● Tugas:
Jawablah berdasarkan kutipan tentang bentuk-bentuk perang:
(a) Pihak mana yang menjadi fokus bentuk perang yang kelima?
(b) Ideologi apa yang dianut dalam bentuk perang yang keenam?
(c) Dalam bentuk perang yang terakhir, di mana umat Israel berdiri ketika Allah berperang bagi mereka?

● Kutipan Terpilih:
==========

5.      Bentuk perang yang kelima adalah peperangan difokuskan kepada pihak yang lemah, yang melakukan penipuan, dengan menggunakan alasan dan kebohongan untuk memperoleh kemenangan dalam melawan musuh yang lebih kuat (Kej 34; Hak 3:12-20; Est 8-9).
6.      Bentuk perang yang keenam adalah ideologi asas manfaat yang memandang bahwa semua alat dibutuhkan dan dibenarkan dalam peperangan (Hak 9:45-47; 2 Sam 5:6-8).
7.      Bentuk perang yang terakhir, yaitu perang dengan ideologi non-partisipasi yang dilakukan oleh orang Israel sendiri (Kel 14-15). Umat Israel berdiri di pinggir arena, ketika Allah berperang bagi mereka, sehingga Alahlah yang memiliki semua kebesaran. Dalam bentuk perang ini, umat Israel hanya bersandar pada pertolongan Allah, sepereti dalam kemenangan prototip Allah atas tentara Mesir di Laut Merah.

==========

● Cuplikan Data:
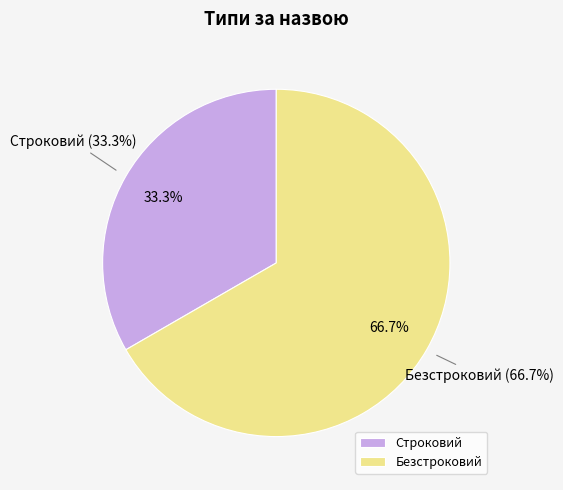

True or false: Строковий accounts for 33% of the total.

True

==========

● Jawaban:
(a) Pihak yang lemah.
(b) Ideologi asas manfaat.
(c) Di pinggir arena.